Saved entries

*** Begin section ***

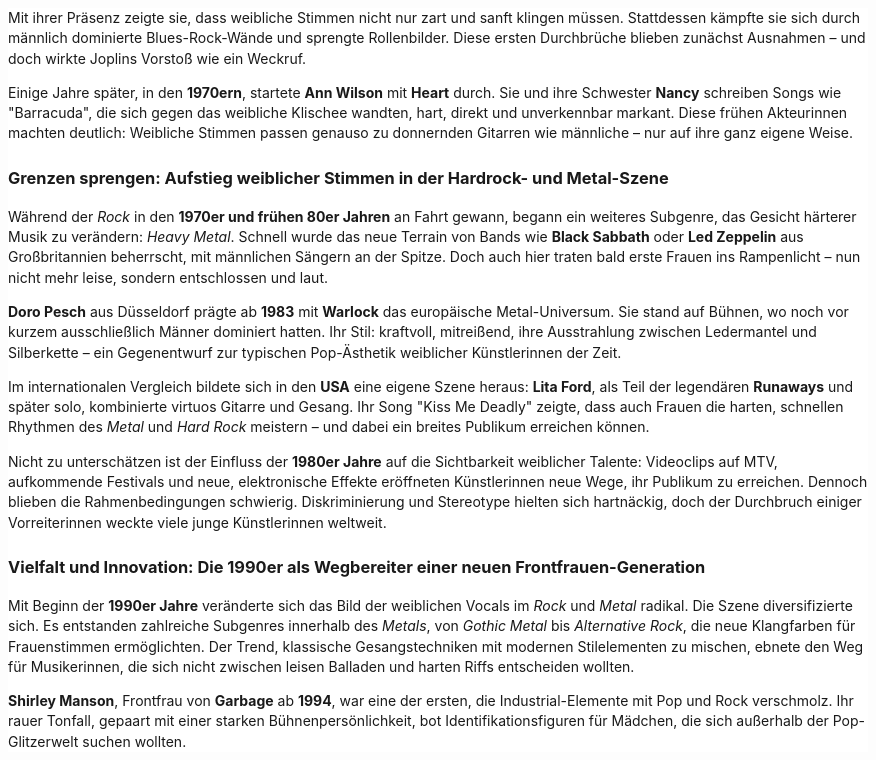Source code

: Mit ihrer Präsenz zeigte sie, dass weibliche Stimmen nicht nur zart und sanft klingen müssen.
Stattdessen kämpfte sie sich durch männlich dominierte Blues-Rock-Wände und sprengte Rollenbilder.
Diese ersten Durchbrüche blieben zunächst Ausnahmen – und doch wirkte Joplins Vorstoß wie ein
Weckruf.

Einige Jahre später, in den **1970ern**, startete **Ann Wilson** mit **Heart** durch. Sie und ihre
Schwester **Nancy** schreiben Songs wie "Barracuda", die sich gegen das weibliche Klischee wandten,
hart, direkt und unverkennbar markant. Diese frühen Akteurinnen machten deutlich: Weibliche Stimmen
passen genauso zu donnernden Gitarren wie männliche – nur auf ihre ganz eigene Weise.

### Grenzen sprengen: Aufstieg weiblicher Stimmen in der Hardrock- und Metal-Szene

Während der _Rock_ in den **1970er und frühen 80er Jahren** an Fahrt gewann, begann ein weiteres
Subgenre, das Gesicht härterer Musik zu verändern: _Heavy Metal_. Schnell wurde das neue Terrain von
Bands wie **Black Sabbath** oder **Led Zeppelin** aus Großbritannien beherrscht, mit männlichen
Sängern an der Spitze. Doch auch hier traten bald erste Frauen ins Rampenlicht – nun nicht mehr
leise, sondern entschlossen und laut.

**Doro Pesch** aus Düsseldorf prägte ab **1983** mit **Warlock** das europäische Metal-Universum.
Sie stand auf Bühnen, wo noch vor kurzem ausschließlich Männer dominiert hatten. Ihr Stil:
kraftvoll, mitreißend, ihre Ausstrahlung zwischen Ledermantel und Silberkette – ein Gegenentwurf zur
typischen Pop-Ästhetik weiblicher Künstlerinnen der Zeit.

Im internationalen Vergleich bildete sich in den **USA** eine eigene Szene heraus: **Lita Ford**,
als Teil der legendären **Runaways** und später solo, kombinierte virtuos Gitarre und Gesang. Ihr
Song "Kiss Me Deadly" zeigte, dass auch Frauen die harten, schnellen Rhythmen des _Metal_ und _Hard
Rock_ meistern – und dabei ein breites Publikum erreichen können.

Nicht zu unterschätzen ist der Einfluss der **1980er Jahre** auf die Sichtbarkeit weiblicher
Talente: Videoclips auf MTV, aufkommende Festivals und neue, elektronische Effekte eröffneten
Künstlerinnen neue Wege, ihr Publikum zu erreichen. Dennoch blieben die Rahmenbedingungen schwierig.
Diskriminierung und Stereotype hielten sich hartnäckig, doch der Durchbruch einiger Vorreiterinnen
weckte viele junge Künstlerinnen weltweit.

### Vielfalt und Innovation: Die 1990er als Wegbereiter einer neuen Frontfrauen-Generation

Mit Beginn der **1990er Jahre** veränderte sich das Bild der weiblichen Vocals im _Rock_ und _Metal_
radikal. Die Szene diversifizierte sich. Es entstanden zahlreiche Subgenres innerhalb des _Metals_,
von _Gothic Metal_ bis _Alternative Rock_, die neue Klangfarben für Frauenstimmen ermöglichten. Der
Trend, klassische Gesangstechniken mit modernen Stilelementen zu mischen, ebnete den Weg für
Musikerinnen, die sich nicht zwischen leisen Balladen und harten Riffs entscheiden wollten.

**Shirley Manson**, Frontfrau von **Garbage** ab **1994**, war eine der ersten, die
Industrial-Elemente mit Pop und Rock verschmolz. Ihr rauer Tonfall, gepaart mit einer starken
Bühnenpersönlichkeit, bot Identifikationsfiguren für Mädchen, die sich außerhalb der Pop-Glitzerwelt
suchen wollten.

*** End section ***

Your objective:
Skip every picture and return the lines above from the top through the one that contains "leise, sondern entschlossen und laut.".

Completed task:
Source code

: Mit ihrer Präsenz zeigte sie, dass weibliche Stimmen nicht nur zart und sanft klingen müssen.
Stattdessen kämpfte sie sich durch männlich dominierte Blues-Rock-Wände und sprengte Rollenbilder.
Diese ersten Durchbrüche blieben zunächst Ausnahmen – und doch wirkte Joplins Vorstoß wie ein
Weckruf.

Einige Jahre später, in den **1970ern**, startete **Ann Wilson** mit **Heart** durch. Sie und ihre
Schwester **Nancy** schreiben Songs wie "Barracuda", die sich gegen das weibliche Klischee wandten,
hart, direkt und unverkennbar markant. Diese frühen Akteurinnen machten deutlich: Weibliche Stimmen
passen genauso zu donnernden Gitarren wie männliche – nur auf ihre ganz eigene Weise.

### Grenzen sprengen: Aufstieg weiblicher Stimmen in der Hardrock- und Metal-Szene

Während der _Rock_ in den **1970er und frühen 80er Jahren** an Fahrt gewann, begann ein weiteres
Subgenre, das Gesicht härterer Musik zu verändern: _Heavy Metal_. Schnell wurde das neue Terrain von
Bands wie **Black Sabbath** oder **Led Zeppelin** aus Großbritannien beherrscht, mit männlichen
Sängern an der Spitze. Doch auch hier traten bald erste Frauen ins Rampenlicht – nun nicht mehr
leise, sondern entschlossen und laut.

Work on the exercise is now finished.